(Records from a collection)

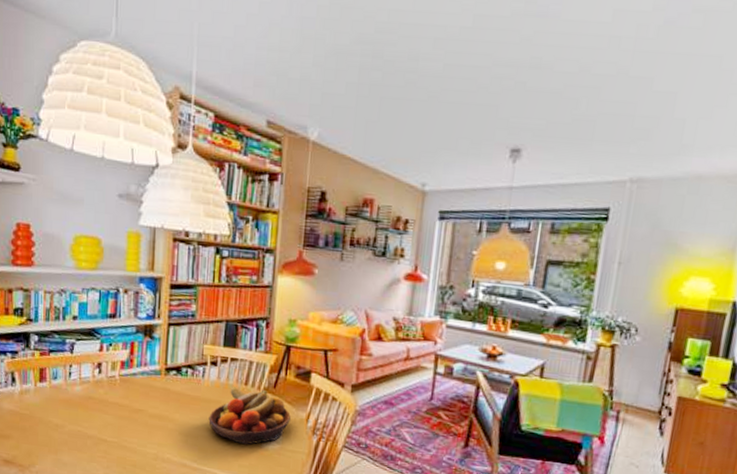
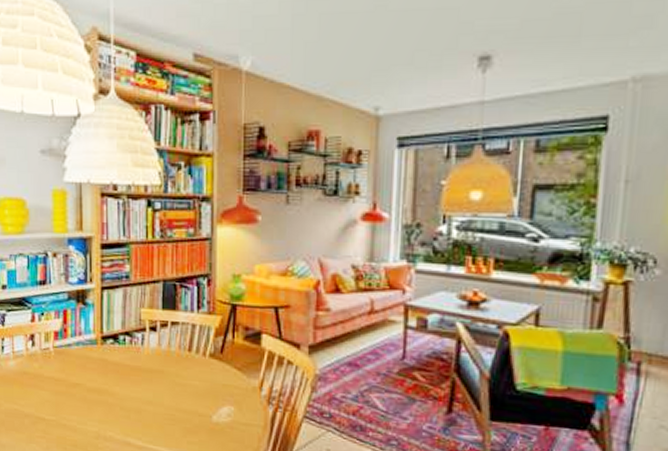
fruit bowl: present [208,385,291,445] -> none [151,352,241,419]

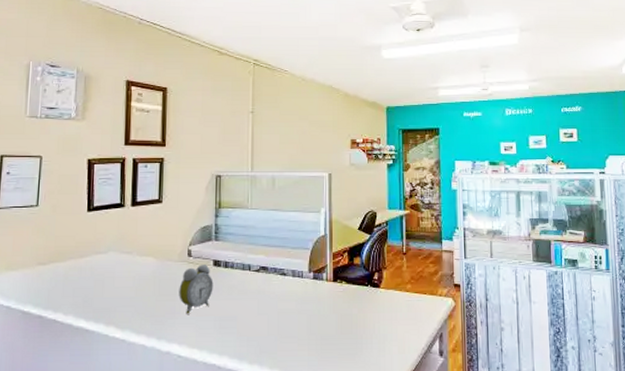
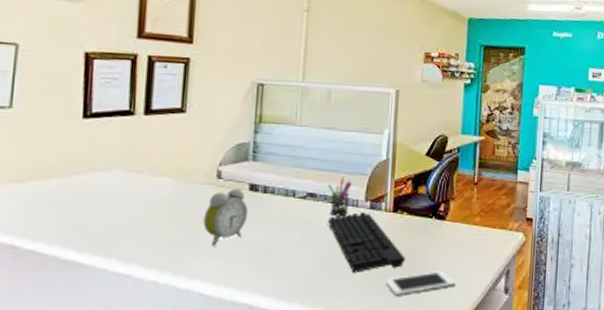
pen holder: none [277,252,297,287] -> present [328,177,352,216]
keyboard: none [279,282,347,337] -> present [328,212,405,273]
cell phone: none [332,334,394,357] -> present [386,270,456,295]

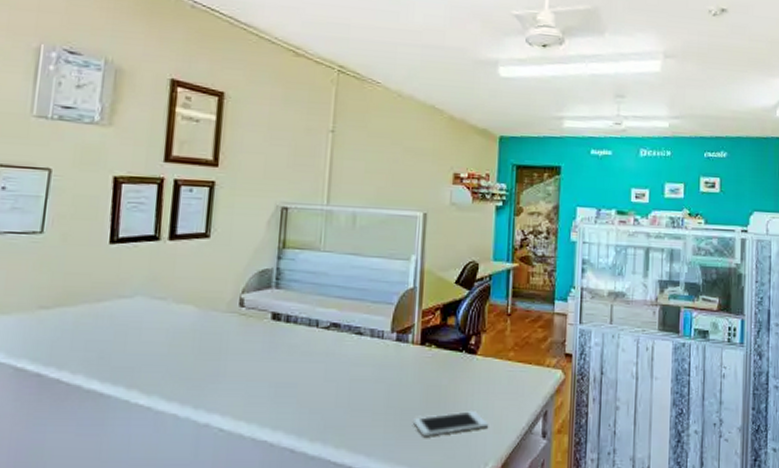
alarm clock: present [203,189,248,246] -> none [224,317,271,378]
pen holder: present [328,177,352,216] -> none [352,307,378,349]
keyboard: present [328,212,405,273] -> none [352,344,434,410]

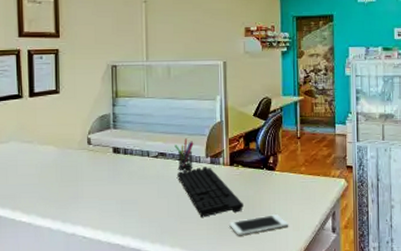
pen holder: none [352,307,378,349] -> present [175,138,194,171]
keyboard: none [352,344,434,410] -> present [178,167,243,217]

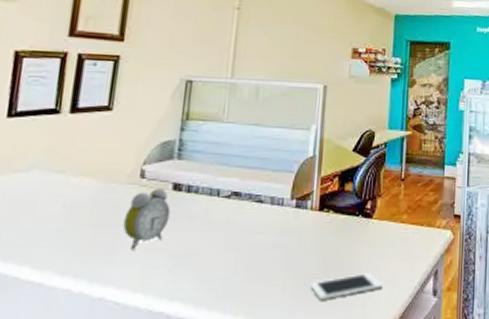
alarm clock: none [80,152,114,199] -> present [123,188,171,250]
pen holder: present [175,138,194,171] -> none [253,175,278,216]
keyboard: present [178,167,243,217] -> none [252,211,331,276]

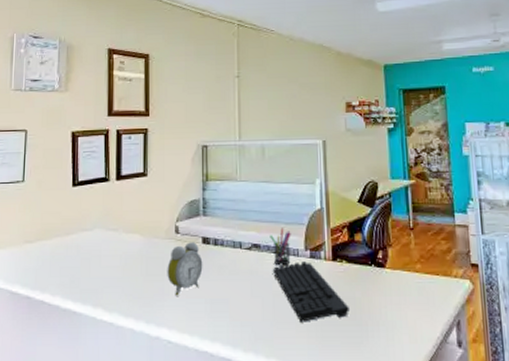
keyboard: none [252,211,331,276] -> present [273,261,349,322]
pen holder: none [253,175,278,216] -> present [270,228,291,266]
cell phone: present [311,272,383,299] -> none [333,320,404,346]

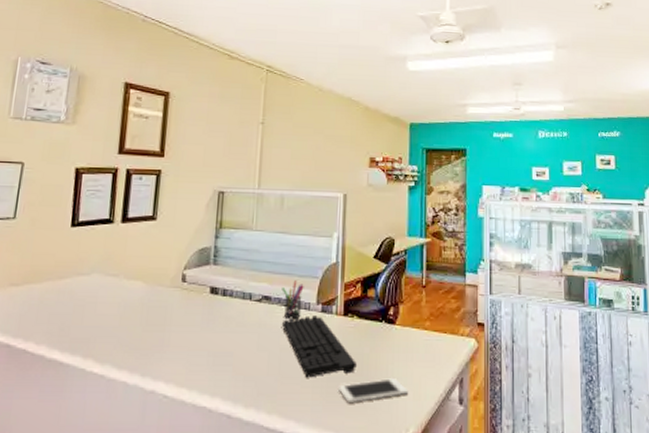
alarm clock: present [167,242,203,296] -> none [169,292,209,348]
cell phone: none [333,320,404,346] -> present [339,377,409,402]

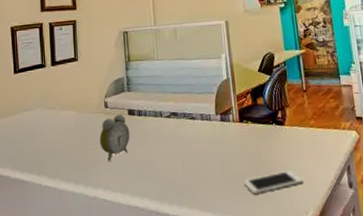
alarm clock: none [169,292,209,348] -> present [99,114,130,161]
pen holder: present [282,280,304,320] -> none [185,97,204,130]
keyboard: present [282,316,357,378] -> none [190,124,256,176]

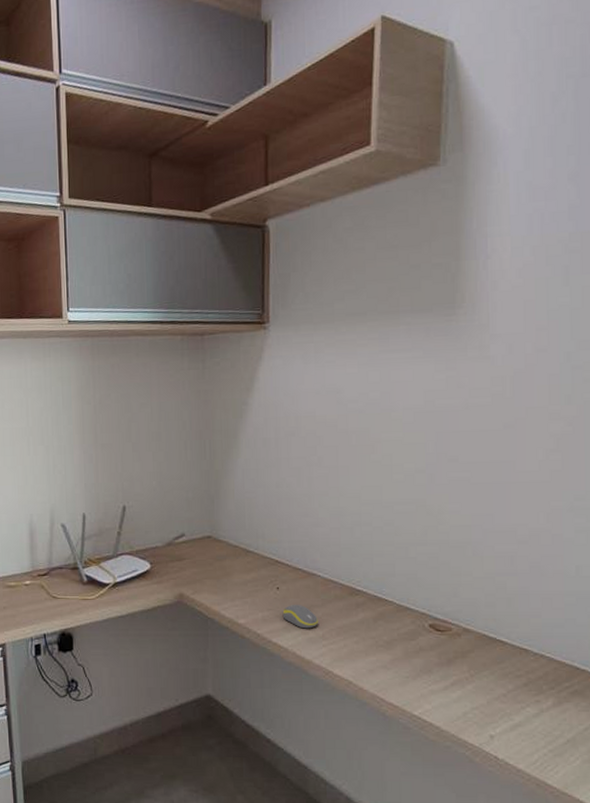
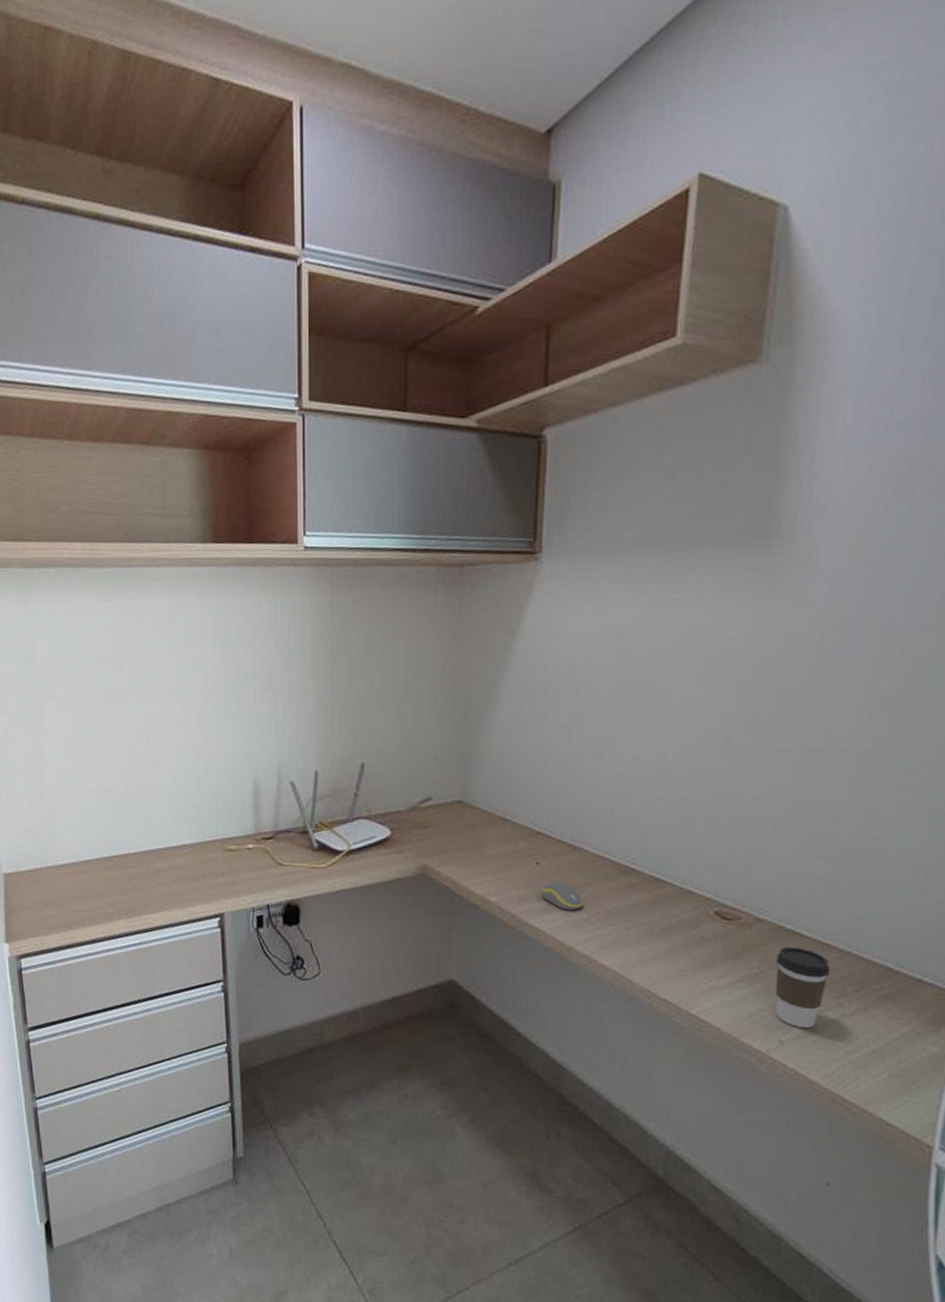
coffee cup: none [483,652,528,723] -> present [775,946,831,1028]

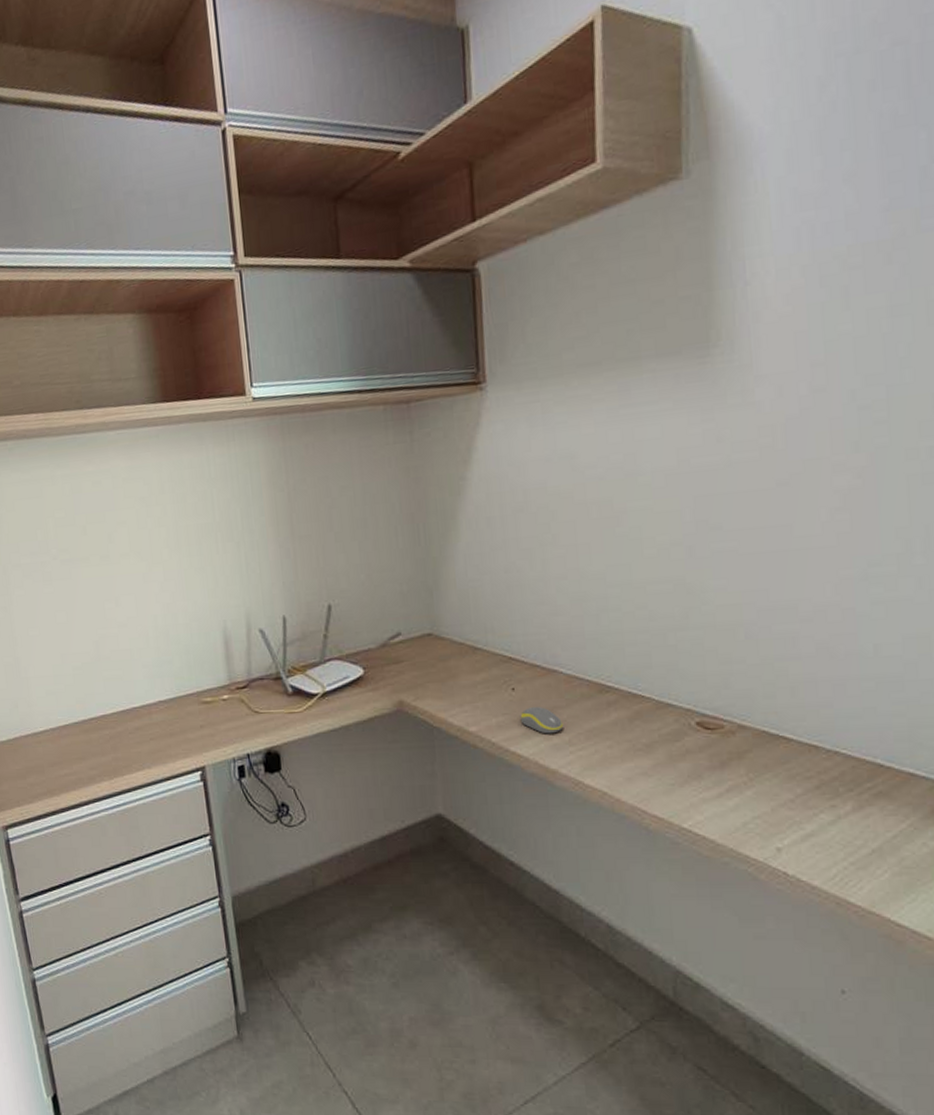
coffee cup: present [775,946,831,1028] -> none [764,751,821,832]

*Task to carry out*.
A verbatim reproduction is expected: starting at the line above that has "cell phone: none [332,334,394,357]", ending at the line that has "coffee cup: none", both included, and with no pictures and no other lines.

*Output for this task*.
cell phone: none [332,334,394,357] -> present [386,270,456,295]

alarm clock: present [203,189,248,246] -> none [224,317,271,378]
pen holder: present [328,177,352,216] -> none [352,307,378,349]
keyboard: present [328,212,405,273] -> none [352,344,434,410]

pen holder: none [352,307,378,349] -> present [175,138,194,171]
keyboard: none [352,344,434,410] -> present [178,167,243,217]

alarm clock: none [80,152,114,199] -> present [123,188,171,250]
pen holder: present [175,138,194,171] -> none [253,175,278,216]
keyboard: present [178,167,243,217] -> none [252,211,331,276]

keyboard: none [252,211,331,276] -> present [273,261,349,322]
pen holder: none [253,175,278,216] -> present [270,228,291,266]
cell phone: present [311,272,383,299] -> none [333,320,404,346]

alarm clock: present [167,242,203,296] -> none [169,292,209,348]
cell phone: none [333,320,404,346] -> present [339,377,409,402]

alarm clock: none [169,292,209,348] -> present [99,114,130,161]
pen holder: present [282,280,304,320] -> none [185,97,204,130]
keyboard: present [282,316,357,378] -> none [190,124,256,176]

coffee cup: none [483,652,528,723] -> present [775,946,831,1028]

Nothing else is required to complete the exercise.